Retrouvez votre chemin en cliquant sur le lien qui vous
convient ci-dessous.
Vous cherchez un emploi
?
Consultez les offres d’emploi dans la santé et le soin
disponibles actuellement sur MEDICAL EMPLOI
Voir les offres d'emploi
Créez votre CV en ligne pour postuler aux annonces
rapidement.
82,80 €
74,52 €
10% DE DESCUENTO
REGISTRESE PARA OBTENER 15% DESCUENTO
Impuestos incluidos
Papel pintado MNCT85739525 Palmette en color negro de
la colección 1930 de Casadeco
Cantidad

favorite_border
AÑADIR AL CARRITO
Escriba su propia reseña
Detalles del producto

---

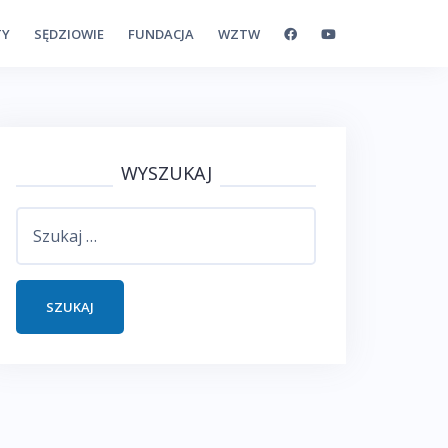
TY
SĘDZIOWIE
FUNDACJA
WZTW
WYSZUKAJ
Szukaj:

Work request
Copy out the part above that begins with the line containing "Retrouvez votre chemin" and ends with the line containing "favorite_border", including both of those lines.

Response
Retrouvez votre chemin en cliquant sur le lien qui vous
convient ci-dessous.
Vous cherchez un emploi
?
Consultez les offres d’emploi dans la santé et le soin
disponibles actuellement sur MEDICAL EMPLOI
Voir les offres d'emploi
Créez votre CV en ligne pour postuler aux annonces
rapidement.
82,80 €
74,52 €
10% DE DESCUENTO
REGISTRESE PARA OBTENER 15% DESCUENTO
Impuestos incluidos
Papel pintado MNCT85739525 Palmette en color negro de
la colección 1930 de Casadeco
Cantidad

favorite_border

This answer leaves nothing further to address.